Every six months or every year, the American media throws up another race story. When I was a teenager, I remember hearing about C. Delores Tucker, about Gangsta Rap, about OJ Simpson and about ebonics. In 2002, race issues haven't been the biggest news, but we did have the little affair with the Oscars. Race hasn't always been the biggest issue in American politics or American society, but every few years, it comes up, only to be embodied in the form of a single issue, and then either ritually exorcised or forgotten about.
The world situation is complicated, and there is no single issue that is the defining issue. But I can imagine what it is like to grow up a member of a disenfranchised group. Of course, disenfranchisement is just a political term for what is a much deeper experience. Imagine that everything around you is just wrong. People look at you funny, your academic and career achievements are constantly being judged too closely, or not at all. Your family structure for some reason is not functioning as it should, or as people think it should. Your neighborhood smells funny. William Upski Wimsatt said "you are bicycling into the wind". This isn't just apparent to the people living inside of this situation, everyone knows about it.
But once people start looking for a reason for it, things become more murky. They have to prove what they already see. But proving a cause for racism and oppression in the United States of America is not easy. Even finding a casual agent for racism is not easy. The Southern Poverty Law Center has made a career out of trying, chasing down one fringe group after another, oblivious to the fact that a few white supremacist groups in the Rocky Mountain states are probably not responsible for the poverty of Brownsville. But it is hard to accept that something can be happening just because. Since the majority of Americans are upstanding people, there has to be some agent out there responsible for causing this pain. So every year, a specific circumstance is dug up, and displayed, and either ritually killed or set free. And for some reason nothing changes.
This isn't really about race. Perhaps when Mobb Deep uttered these words, they were only making reference to killing whitey, or some other personal enemy.

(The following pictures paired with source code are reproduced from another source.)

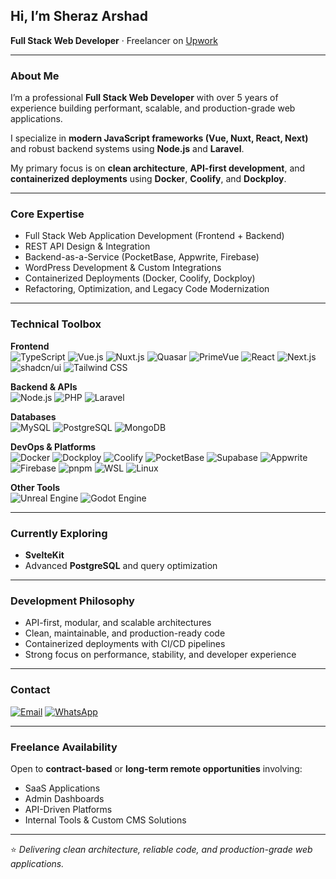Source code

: ## Hi, I’m Sheraz Arshad

**Full Stack Web Developer** · Freelancer on [Upwork](https://www.upwork.com/freelancers/~01ebeb0df745084fac)

---

### About Me
I’m a professional **Full Stack Web Developer** with over 5 years of experience building performant, scalable, and production-grade web applications.  

I specialize in **modern JavaScript frameworks (Vue, Nuxt, React, Next)** and robust backend systems using **Node.js** and **Laravel**.  

My primary focus is on **clean architecture**, **API-first development**, and **containerized deployments** using **Docker**, **Coolify**, and **Dockploy**.

---

### Core Expertise
- Full Stack Web Application Development (Frontend + Backend)  
- REST API Design & Integration  
- Backend-as-a-Service (PocketBase, Appwrite, Firebase)  
- WordPress Development & Custom Integrations  
- Containerized Deployments (Docker, Coolify, Dockploy)  
- Refactoring, Optimization, and Legacy Code Modernization  

---

### Technical Toolbox

**Frontend**  
![TypeScript](https://img.shields.io/badge/-TypeScript-3178C6?logo=typescript&logoColor=fff)
![Vue.js](https://img.shields.io/badge/-Vue.js-4FC08D?logo=vue.js&logoColor=fff)
![Nuxt.js](https://img.shields.io/badge/-Nuxt.js-00DC82?logo=nuxtdotjs&logoColor=fff)
![Quasar](https://img.shields.io/badge/-Quasar-1E50A2?logo=quasar&logoColor=fff)
![PrimeVue](https://img.shields.io/badge/-PrimeVue-00A8A8?logo=primevue&logoColor=fff)
![React](https://img.shields.io/badge/-React-61DAFB?logo=react&logoColor=000)
![Next.js](https://img.shields.io/badge/-Next.js-000000?logo=next.js&logoColor=fff)
![shadcn/ui](https://img.shields.io/badge/-shadcn%2Fui-000000?logo=shadcnui&logoColor=fff)
![Tailwind CSS](https://img.shields.io/badge/-Tailwind_CSS-38B2AC?logo=tailwindcss&logoColor=fff)

**Backend & APIs**  
![Node.js](https://img.shields.io/badge/-Node.js-339933?logo=node.js&logoColor=fff)
![PHP](https://img.shields.io/badge/-PHP-777BB4?logo=php&logoColor=fff)
![Laravel](https://img.shields.io/badge/-Laravel-FF2D20?logo=laravel&logoColor=fff)

**Databases**  
![MySQL](https://img.shields.io/badge/-MySQL-4479A1?logo=mysql&logoColor=fff)
![PostgreSQL](https://img.shields.io/badge/-PostgreSQL-4169E1?logo=postgresql&logoColor=fff)
![MongoDB](https://img.shields.io/badge/-MongoDB-47A248?logo=mongodb&logoColor=fff)

**DevOps & Platforms**  
![Docker](https://img.shields.io/badge/-Docker-2496ED?logo=docker&logoColor=fff)
![Dockploy](https://img.shields.io/badge/-Dockploy-15202B)
![Coolify](https://img.shields.io/badge/-Coolify-1B2430)
![PocketBase](https://img.shields.io/badge/-PocketBase-000000)
![Supabase](https://img.shields.io/badge/-Supabase-000000)
![Appwrite](https://img.shields.io/badge/-Appwrite-FF3E3E)
![Firebase](https://img.shields.io/badge/-Firebase-FFCA28?logo=firebase&logoColor=000)
![pnpm](https://img.shields.io/badge/-pnpm-F69220)
![WSL](https://img.shields.io/badge/-WSL-2B2F3A)
![Linux](https://img.shields.io/badge/-Linux-000000?logo=linux&logoColor=fff)

**Other Tools**  
![Unreal Engine](https://img.shields.io/badge/-Unreal_Engine-0E0E0E)
![Godot Engine](https://img.shields.io/badge/-Godot_Engine-478CBF?logo=godot-engine&logoColor=fff)


---

### Currently Exploring
- **SvelteKit**  
- Advanced **PostgreSQL** and query optimization  

---

### Development Philosophy
- API-first, modular, and scalable architectures  
- Clean, maintainable, and production-ready code  
- Containerized deployments with CI/CD pipelines  
- Strong focus on performance, stability, and developer experience  

---

### Contact
[![Email](https://img.shields.io/badge/Email-sherazarshad419%40gmail.com-D14836?style=for-the-badge&logo=gmail&logoColor=white)](mailto:sherazarshad419@gmail.com)
[![WhatsApp](https://img.shields.io/badge/WhatsApp-+923170657214-25D366?style=for-the-badge&logo=whatsapp&logoColor=white)](https://wa.me/923170657214)

---

### Freelance Availability
Open to **contract-based** or **long-term remote opportunities** involving:  
- SaaS Applications  
- Admin Dashboards  
- API-Driven Platforms  
- Internal Tools & Custom CMS Solutions  

---

⭐ *Delivering clean architecture, reliable code, and production-grade web applications.*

Perhaps they were just sounding intense. But in politics or society, we deal with evil systems and evil people all the time. We don't need to prove to ourselves what these things are. People are surprised now that major corporations are falling like dominoes, and are busy trying to ferret out one corrupt act, one corrupt person, one by one. I remember years ago, working tech support, not by any means the worst job ever, and getting physically beaten down by the lies and duplicity in the office. I remember trying to explain to someone about what I felt, that things would "have to change" and someone being somewhat incredulous that I would be so upset about "me and my friends having to work a job we didn't like". But even if I didn't know it, I felt it in my bones. The same type of people who insist that their employees have to carefully account for every minute of their bathroom breaks are the same people who can lie and cheat on hundreds of millions of dollars. You can believe this, or not believe this, I don't have all the relevant experience, but I do know that when someone is treating me in a dishonest manner, when I feel corruption all around me, that I am not going to waste time trying to point out where it is, and to explain the casual chain that explains how it causes every deficiency in my environment. We all know what is going on. I don't have to tell you, it s right in front of your eyes.